By Reclaimer77 on 4/18/2011 10:23:06 PM , Rating: 0
It's our quest for knowledge that has made us what we are today and given us the technological conveniences that you are using right now. It's never enough to say "Gee I don't know Bob, I guess God musta done it!"

I agree. But it's also just as bad to not be able to admit we don't understand something, so we half ass our way through science with bad theories.

For example the "Dark Matter" theory. So a bunch of mathematicians and scientists got together to determine how much mass was in the known universe. Using formulas they began to plug in numbers for variables and so forth. Well the universe decided not to play fair, and they couldn't get the numbers to match up to their vaunted conclusions.

So what did they decide? Instead of admitting that they were wrong or there was something they didn't understand, they just decided to proclaim that 85%+ of the Universe was "DARK MATTER" that couldn't be observed or verified in any way. There wasn't even any evidence for it!

That's just CRAP CRAP CRAP science. I'm sorry.

By JediJeb on 4/19/2011 4:08:39 PM , Rating: 2
The Dark Matter question you talk about is one I have been pondering also. What gets me about it is that instead of questioning the theories on the behavior of gravity they just made up more mass to compensate. Maybe gravity behaves differently over large distances than we have been able to experimentally discern. If gravity is not constant, but actually varies more with distance could that explain the disparity in the rotational speeds of galaxies and thus all the way down to quantum level interactions? If gravity is a variable with a very very small delta over distance, instead of a constant maybe that would explain a lot of things.
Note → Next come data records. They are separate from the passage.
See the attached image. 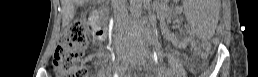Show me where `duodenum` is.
<instances>
[{
    "label": "duodenum",
    "instance_id": "duodenum-1",
    "mask_svg": "<svg viewBox=\"0 0 258 77\" xmlns=\"http://www.w3.org/2000/svg\"><path fill=\"white\" fill-rule=\"evenodd\" d=\"M92 32H93V34H97V28L95 27V26H93V28H92Z\"/></svg>",
    "mask_w": 258,
    "mask_h": 77
}]
</instances>
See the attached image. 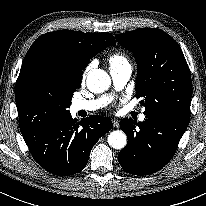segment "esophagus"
Segmentation results:
<instances>
[{
  "mask_svg": "<svg viewBox=\"0 0 206 206\" xmlns=\"http://www.w3.org/2000/svg\"><path fill=\"white\" fill-rule=\"evenodd\" d=\"M112 123H113V126H114L115 128L119 127V122H118V120L114 119V120H112Z\"/></svg>",
  "mask_w": 206,
  "mask_h": 206,
  "instance_id": "obj_1",
  "label": "esophagus"
}]
</instances>
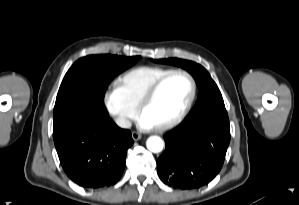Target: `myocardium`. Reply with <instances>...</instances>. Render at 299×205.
I'll return each instance as SVG.
<instances>
[{"label":"myocardium","instance_id":"1","mask_svg":"<svg viewBox=\"0 0 299 205\" xmlns=\"http://www.w3.org/2000/svg\"><path fill=\"white\" fill-rule=\"evenodd\" d=\"M176 74H182L185 75L191 83V92H190V96L185 104V106L183 107V109L180 111V113L175 116L173 119H171L170 121L163 123L161 125L155 126V130L157 131H166L169 130L173 127H175L176 125H178L179 123H181L184 118L187 116V114L189 113L194 100L196 98V93H197V83L195 78L193 77V75L184 69H174L169 71L168 73L164 74L163 76H161L158 80H156L151 87L146 91V93L144 94V96L142 97L139 105H138V112L140 115L143 114L144 110L150 105V103L153 101V99L155 98V96L157 95L158 91L160 90V88L162 87V85L173 75Z\"/></svg>","mask_w":299,"mask_h":205}]
</instances>
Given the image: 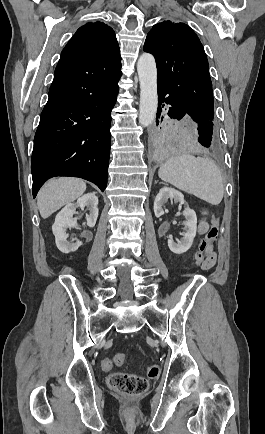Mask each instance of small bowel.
<instances>
[{"mask_svg":"<svg viewBox=\"0 0 265 434\" xmlns=\"http://www.w3.org/2000/svg\"><path fill=\"white\" fill-rule=\"evenodd\" d=\"M207 214H208V211H207L206 208H201L200 209L201 219H200L199 224H198V233L200 235L206 234L208 232L209 228H210L209 223H208V221L206 219ZM216 259H217V256H216V253L214 251L213 243H212L209 246V248L207 250V253H206V259H205L206 266L209 269L212 268L215 265V263H216ZM114 364H116V363L113 360H111L109 358H105V368H104V370H111L113 368Z\"/></svg>","mask_w":265,"mask_h":434,"instance_id":"obj_1","label":"small bowel"}]
</instances>
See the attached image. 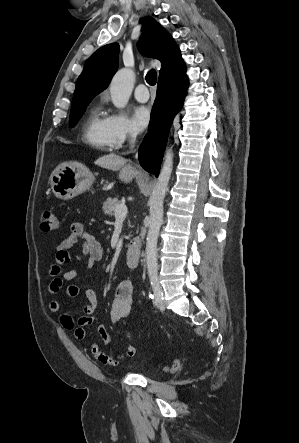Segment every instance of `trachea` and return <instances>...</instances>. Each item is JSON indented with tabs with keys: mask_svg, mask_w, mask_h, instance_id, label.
Here are the masks:
<instances>
[{
	"mask_svg": "<svg viewBox=\"0 0 299 443\" xmlns=\"http://www.w3.org/2000/svg\"><path fill=\"white\" fill-rule=\"evenodd\" d=\"M145 79L149 85L154 86L157 82V73L155 69H151L150 71H148Z\"/></svg>",
	"mask_w": 299,
	"mask_h": 443,
	"instance_id": "3493384b",
	"label": "trachea"
}]
</instances>
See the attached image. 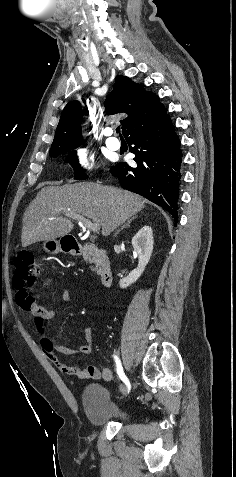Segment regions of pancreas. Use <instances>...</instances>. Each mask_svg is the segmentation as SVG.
Wrapping results in <instances>:
<instances>
[{
	"instance_id": "pancreas-1",
	"label": "pancreas",
	"mask_w": 236,
	"mask_h": 477,
	"mask_svg": "<svg viewBox=\"0 0 236 477\" xmlns=\"http://www.w3.org/2000/svg\"><path fill=\"white\" fill-rule=\"evenodd\" d=\"M84 259L86 262H89L91 264H94L91 269L97 273H101V259L99 252L91 245H86L85 246V254H84Z\"/></svg>"
}]
</instances>
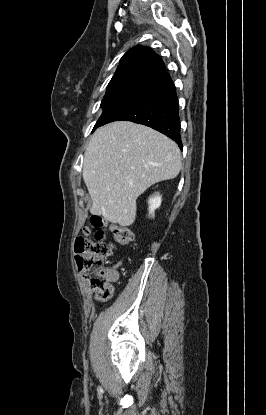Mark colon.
Segmentation results:
<instances>
[{"instance_id": "1", "label": "colon", "mask_w": 266, "mask_h": 415, "mask_svg": "<svg viewBox=\"0 0 266 415\" xmlns=\"http://www.w3.org/2000/svg\"><path fill=\"white\" fill-rule=\"evenodd\" d=\"M108 228L115 244L104 237V229ZM95 229L93 240L78 237L75 241L76 263L81 277L87 282L90 290L98 300H107L112 295V276L105 267V260L115 246H126L133 240L131 230L125 226L108 223L100 216H93L85 228L88 235Z\"/></svg>"}]
</instances>
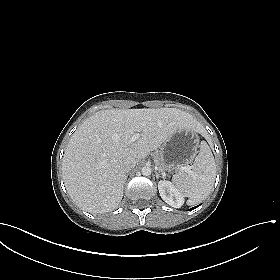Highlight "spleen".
Wrapping results in <instances>:
<instances>
[{
	"label": "spleen",
	"mask_w": 280,
	"mask_h": 280,
	"mask_svg": "<svg viewBox=\"0 0 280 280\" xmlns=\"http://www.w3.org/2000/svg\"><path fill=\"white\" fill-rule=\"evenodd\" d=\"M216 178V164L210 147L201 142L200 151L194 164L187 172H178L172 182L184 197L187 204L195 205L203 201L213 188Z\"/></svg>",
	"instance_id": "3e777b00"
}]
</instances>
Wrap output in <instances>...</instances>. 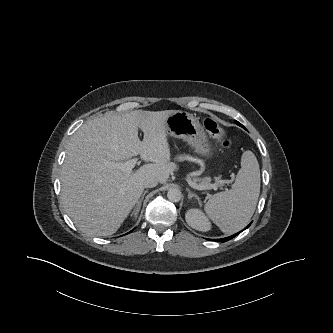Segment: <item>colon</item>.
Listing matches in <instances>:
<instances>
[{
  "label": "colon",
  "mask_w": 333,
  "mask_h": 333,
  "mask_svg": "<svg viewBox=\"0 0 333 333\" xmlns=\"http://www.w3.org/2000/svg\"><path fill=\"white\" fill-rule=\"evenodd\" d=\"M205 129L208 131L210 135L219 139L221 141V146L223 148H229L230 140L224 137V132L222 128L217 124V122L211 118H207L204 121Z\"/></svg>",
  "instance_id": "1"
}]
</instances>
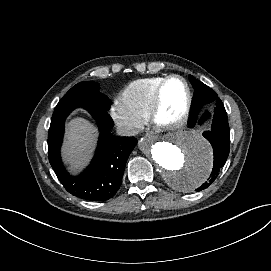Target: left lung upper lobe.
Returning a JSON list of instances; mask_svg holds the SVG:
<instances>
[{"label":"left lung upper lobe","instance_id":"left-lung-upper-lobe-1","mask_svg":"<svg viewBox=\"0 0 271 271\" xmlns=\"http://www.w3.org/2000/svg\"><path fill=\"white\" fill-rule=\"evenodd\" d=\"M189 80L194 88L191 114L198 113L203 105L219 100L218 95L214 90L194 78L192 75H189Z\"/></svg>","mask_w":271,"mask_h":271}]
</instances>
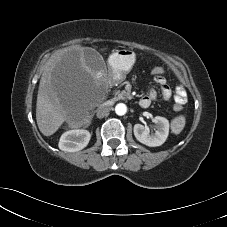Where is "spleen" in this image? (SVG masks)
<instances>
[{
	"instance_id": "spleen-1",
	"label": "spleen",
	"mask_w": 227,
	"mask_h": 227,
	"mask_svg": "<svg viewBox=\"0 0 227 227\" xmlns=\"http://www.w3.org/2000/svg\"><path fill=\"white\" fill-rule=\"evenodd\" d=\"M185 126V117L179 116L176 117L171 124L172 132L175 134H179Z\"/></svg>"
}]
</instances>
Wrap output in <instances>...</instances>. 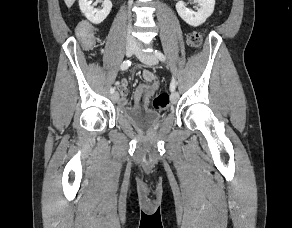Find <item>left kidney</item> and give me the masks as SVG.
Returning <instances> with one entry per match:
<instances>
[{
    "label": "left kidney",
    "mask_w": 292,
    "mask_h": 228,
    "mask_svg": "<svg viewBox=\"0 0 292 228\" xmlns=\"http://www.w3.org/2000/svg\"><path fill=\"white\" fill-rule=\"evenodd\" d=\"M200 8L197 12L188 9L184 2L179 1L176 4V10L179 16L189 25L197 27L203 24L214 11L215 0H195Z\"/></svg>",
    "instance_id": "obj_1"
}]
</instances>
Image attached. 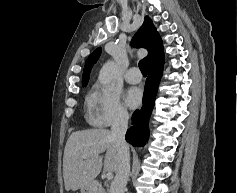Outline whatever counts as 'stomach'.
Returning a JSON list of instances; mask_svg holds the SVG:
<instances>
[{
	"label": "stomach",
	"mask_w": 237,
	"mask_h": 193,
	"mask_svg": "<svg viewBox=\"0 0 237 193\" xmlns=\"http://www.w3.org/2000/svg\"><path fill=\"white\" fill-rule=\"evenodd\" d=\"M81 193H97L96 186L94 183H90L81 188Z\"/></svg>",
	"instance_id": "0dacf381"
}]
</instances>
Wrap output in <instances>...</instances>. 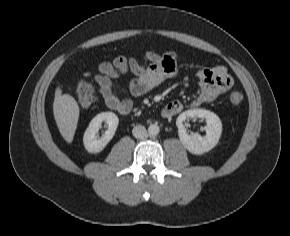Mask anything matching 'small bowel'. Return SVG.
<instances>
[{
	"instance_id": "small-bowel-1",
	"label": "small bowel",
	"mask_w": 290,
	"mask_h": 236,
	"mask_svg": "<svg viewBox=\"0 0 290 236\" xmlns=\"http://www.w3.org/2000/svg\"><path fill=\"white\" fill-rule=\"evenodd\" d=\"M130 72L133 79L130 83L132 96L139 97L159 86L164 80L178 75V55L173 51L159 54L154 51L145 53L143 62L134 57L117 56L112 62H102L98 67L95 82L107 107L122 115L130 113L133 107L131 99H120L113 90V81ZM199 92L189 106L199 107L215 100L228 91L233 79L223 64H214L197 73ZM185 105L180 101H171L164 106L161 115L171 118L180 113Z\"/></svg>"
}]
</instances>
Problem is if that is actually true, then a lot of scientists have to admit they were wrong, and we have seen in the past just how hard that can be even with things like relation of planets to the sun, size and shape of the Earth, whether or not you can travel faster than the speed of sound( was once believe that if anyone tried they would disintegrate) and many other scientific "truths" we now take for granted.

Even with evolution, the evidence works for now, but if in the future some evidence points to a different conclusion will scientists be able to change their views? Scientists for all their logical thinking can also be some of the most stubborn people when their theories are challenged. Not saying scientists are better than religious people or vice versa, just pointing out that both sides can be guilty of being bull headed in their views so it isn't always warranted that scientists must bash the religious for their views or the other way around.

By Fritzr on 4/19/2011 8:15:31 PM , Rating: 2
Half assed theories are the very basis of good science. When someone says "that's strange...I wonder why that happened", you are seeing the beginning of a new theory. Sure the first stabs at answering the question may be dead wrong, but they are things that can be tested and modified until the results of extrapolating from the theory match what happens in nature.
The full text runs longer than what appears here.